Et en réalité : la voiture lisse de 18 000 euros à deux portes sort spontanément et avec esprit de la cave sans grandes vibrations, couvre assez bien ses trois pots et aime aussi se lever. Le Français fait zéro cent en 9,6 secondes et court à peu près jusqu’à 190 km/h. Le 35 Nm plus fort 1,6 THP (à partir de 20.000 Euro) est 2,2 secondes plus rapide selon l’usine.
Aussi nouveau, et assez inhabituel pour cette classe : Pour un supplément de 1.250 Euro, une transmission automatique à six vitesses visse le petit moteur à trois cylindres.
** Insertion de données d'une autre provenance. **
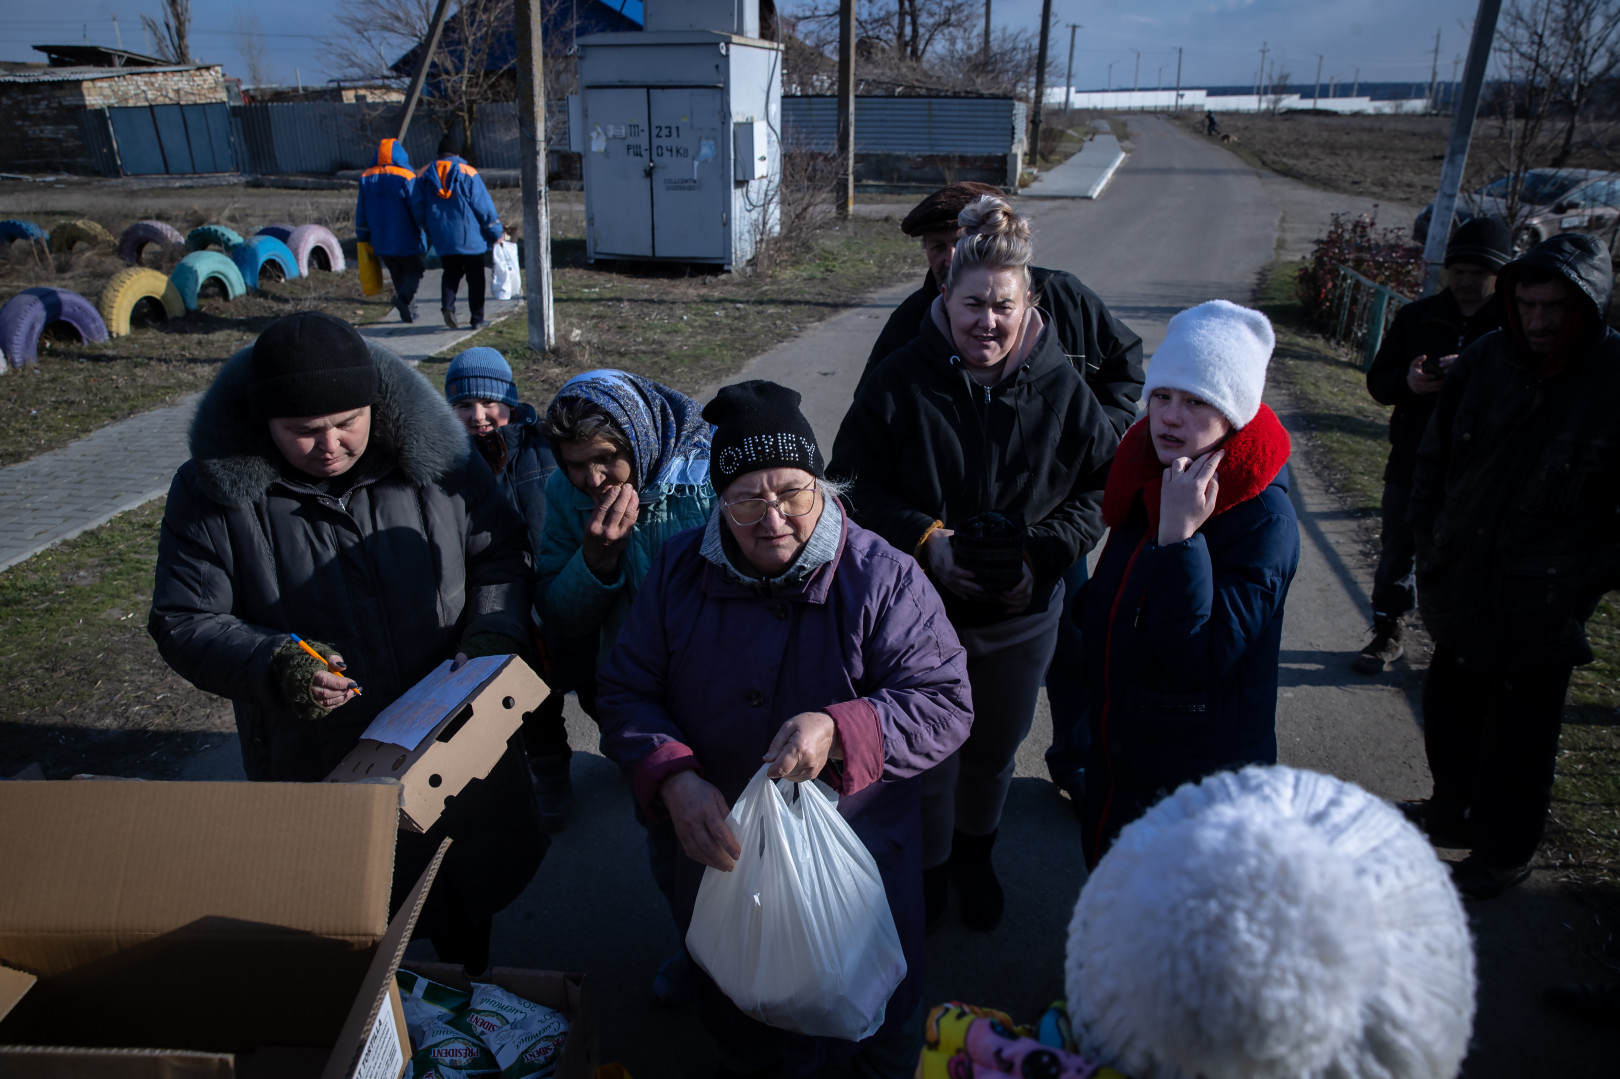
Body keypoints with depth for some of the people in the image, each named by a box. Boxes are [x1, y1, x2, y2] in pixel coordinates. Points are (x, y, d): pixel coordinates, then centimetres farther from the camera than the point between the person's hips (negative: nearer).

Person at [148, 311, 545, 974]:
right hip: (314, 765, -2)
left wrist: (490, 639, -18)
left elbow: (499, 554, 0)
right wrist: (272, 667, -27)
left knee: (468, 909, 26)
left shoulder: (434, 456, -10)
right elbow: (182, 622, -9)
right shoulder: (213, 491, -12)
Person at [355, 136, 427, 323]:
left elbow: (361, 212, 8)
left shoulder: (366, 178, 5)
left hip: (381, 242, 5)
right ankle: (404, 297, -20)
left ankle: (409, 312, 13)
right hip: (405, 241, -4)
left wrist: (363, 238, 15)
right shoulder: (406, 178, -11)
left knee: (397, 274, 16)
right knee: (414, 271, 8)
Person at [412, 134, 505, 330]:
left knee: (451, 273, 18)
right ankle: (477, 319, 8)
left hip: (442, 239, 3)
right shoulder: (468, 173, -8)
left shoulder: (424, 176, 2)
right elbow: (483, 205, -7)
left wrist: (429, 229, 23)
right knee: (475, 277, 7)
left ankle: (447, 306, -6)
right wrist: (496, 232, 2)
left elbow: (417, 208, 6)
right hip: (470, 238, -3)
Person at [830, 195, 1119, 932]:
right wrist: (922, 539, -20)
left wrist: (1046, 553, -14)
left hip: (1021, 615, 2)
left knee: (994, 751, 22)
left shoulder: (1059, 386, -7)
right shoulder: (902, 380, -12)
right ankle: (927, 867, 40)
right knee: (926, 753, 10)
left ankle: (973, 857, 51)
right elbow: (856, 480, -7)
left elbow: (1102, 484, 0)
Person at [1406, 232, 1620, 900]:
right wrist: (1429, 545, 6)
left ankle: (1505, 849, 30)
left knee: (1519, 738, 9)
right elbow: (1434, 461, 9)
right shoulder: (1485, 360, -2)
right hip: (1460, 591, 4)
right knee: (1449, 710, 20)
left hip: (1541, 610, -4)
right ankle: (1454, 812, 42)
Et regardez ceci : la transmission développée avec l’Aisin fonctionne rapidement, trouve généralement les bons rapports au freinage et au démarrage et assure un comportement de conduite détendu mais rapide. Si vous le souhaitez, vous pouvez également changer de vitesse manuellement à l’aide d’un levier. La boîte automatique mérite une recommandation, d’autant plus que la boîte à cinq rapports de série ne brille pas sur de courtes distances ni avec une souplesse remarquable. La consommation de NEDC augmente ici de 0,3 litre.
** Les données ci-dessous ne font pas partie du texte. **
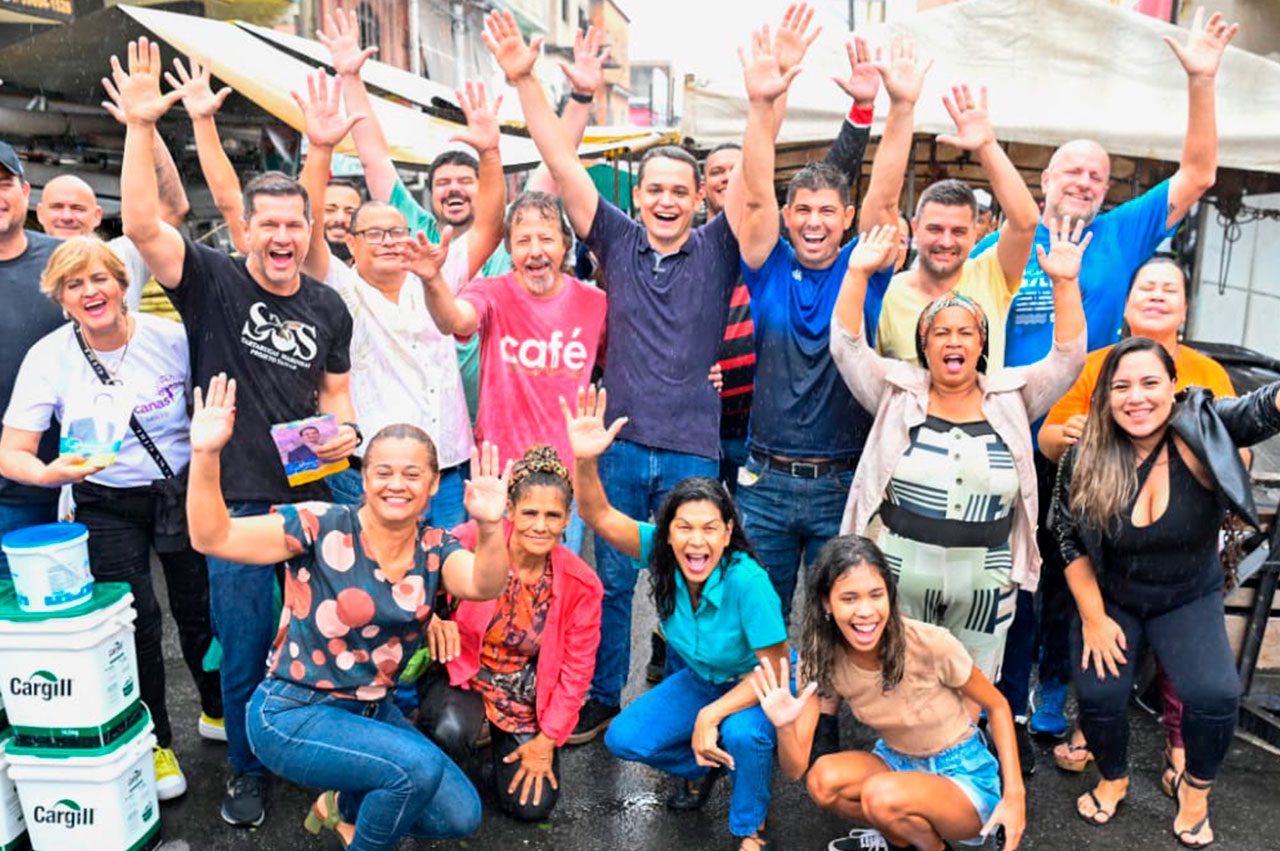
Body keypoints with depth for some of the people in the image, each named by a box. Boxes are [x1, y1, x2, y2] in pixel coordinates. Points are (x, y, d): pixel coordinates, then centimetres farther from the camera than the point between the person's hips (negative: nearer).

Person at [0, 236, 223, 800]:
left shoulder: (168, 337, -11)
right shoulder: (48, 358, -11)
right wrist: (49, 473, -31)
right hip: (107, 507, -1)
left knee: (202, 611, 9)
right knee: (134, 624, 0)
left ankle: (218, 712, 36)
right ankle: (154, 743, 23)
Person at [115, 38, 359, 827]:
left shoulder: (328, 306, 5)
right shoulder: (213, 282, -6)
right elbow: (143, 222, -21)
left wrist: (343, 427, -7)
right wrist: (141, 124, -28)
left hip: (311, 493, 3)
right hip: (237, 498, -3)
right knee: (244, 649, 8)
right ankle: (247, 771, 30)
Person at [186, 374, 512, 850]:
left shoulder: (435, 549, -5)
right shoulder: (321, 528, -16)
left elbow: (484, 586, -26)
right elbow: (212, 538, -24)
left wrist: (489, 527, -46)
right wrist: (206, 455, -40)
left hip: (371, 712, 6)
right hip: (292, 714, -5)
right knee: (418, 765, -26)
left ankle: (347, 805, 25)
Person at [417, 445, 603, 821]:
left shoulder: (581, 584, -12)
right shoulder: (474, 540, -21)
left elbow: (576, 669, -3)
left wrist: (547, 738, -2)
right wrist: (429, 617, -37)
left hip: (525, 697, 3)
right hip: (462, 673, -2)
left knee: (532, 806, -5)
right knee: (449, 733, -35)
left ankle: (500, 735, 28)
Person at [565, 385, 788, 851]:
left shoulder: (747, 581, -34)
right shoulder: (663, 555, -21)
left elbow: (776, 668, -28)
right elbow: (600, 517, -28)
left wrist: (712, 714, -33)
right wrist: (585, 461, -46)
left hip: (758, 687, -5)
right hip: (700, 680, 5)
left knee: (741, 734, -35)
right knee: (623, 739, -8)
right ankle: (702, 768, 22)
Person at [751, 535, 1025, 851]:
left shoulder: (932, 645, -28)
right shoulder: (819, 659, -17)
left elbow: (997, 706, -8)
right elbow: (795, 769, -17)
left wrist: (1015, 795, -15)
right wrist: (785, 728, -39)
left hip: (962, 775, -4)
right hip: (898, 763, 4)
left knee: (880, 795, -32)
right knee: (823, 782, -25)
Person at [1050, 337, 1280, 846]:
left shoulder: (1203, 428, -21)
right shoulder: (1085, 460, -16)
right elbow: (1069, 542, -6)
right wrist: (1093, 618, -7)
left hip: (1189, 599, 0)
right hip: (1110, 599, 1)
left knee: (1215, 694, -18)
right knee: (1099, 694, -9)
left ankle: (1195, 789, 14)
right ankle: (1113, 779, 25)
Quand il s’agit d’économie pure, le BlueHDi 100 avec le BlueHDi rafraîchi l’emporte (de 17.950 euros). Malgré une puissance de 100 ch, le moteur de 1,6 litre à allumage automatique le laisse à une valeur de trois litres. Diesel. Nous n’avons pas été en mesure de vérifier, dès le premier voyage, s’il serait vraiment aussi économique en réalité. Ce qui est certain, cependant, c’est que le quatre cylindres fonctionne encore bien et qu’avec 254 Nm, il est encore plus puissant que les moteurs à essence comparables.
Sinon, les modifications de la Peugeot sont limitées. En plus d’une façade plus large, de signatures lumineuses modifiées et de laques accrocheuses, y compris des laques mates sombres et des packs d’individualisation spéciaux, Peugeot a maintenant suivi le mouvement avec les options habituelles. Parmi les nouveautés : un écran miroir (250 euros) avec lequel vous pouvez mettre en miroir l’écran de votre smartphone sur l’écran tactile, une aide au stationnement active, l’Active City Brake et la caméra de recul désormais obligatoire.
Intéressant : quiconque a soif d’un look sportif malgré tout peut désormais commander un pack GT pour les moteurs mentionnés ci-dessus pour 1 200 euros supplémentaires. Basée sur la GTI, la Peugeot 208 s’habille ensuite d’une robe chic comprenant 17 pouces, beaucoup de chrome, des coutures rouges, des sièges sport serrés et un volant sport. Et puisque nous sommes déjà à la GTI, une autre bonne nouvelle : le radical 208GTi 30 sera transféré en série. Pour 27 790 euros, un athlète chaud sera bientôt disponible chez le concessionnaire – y compris l’abaissement, les entretoises de roue, les freins Brembo, le différentiel électronique à glissement limité, les sièges baquets et bien sûr le 1,6 THP baissier de 208 ch. Eh bien, amuse-toi bien. Sur lequel aussi ses roues à aubes tourneront puissamment.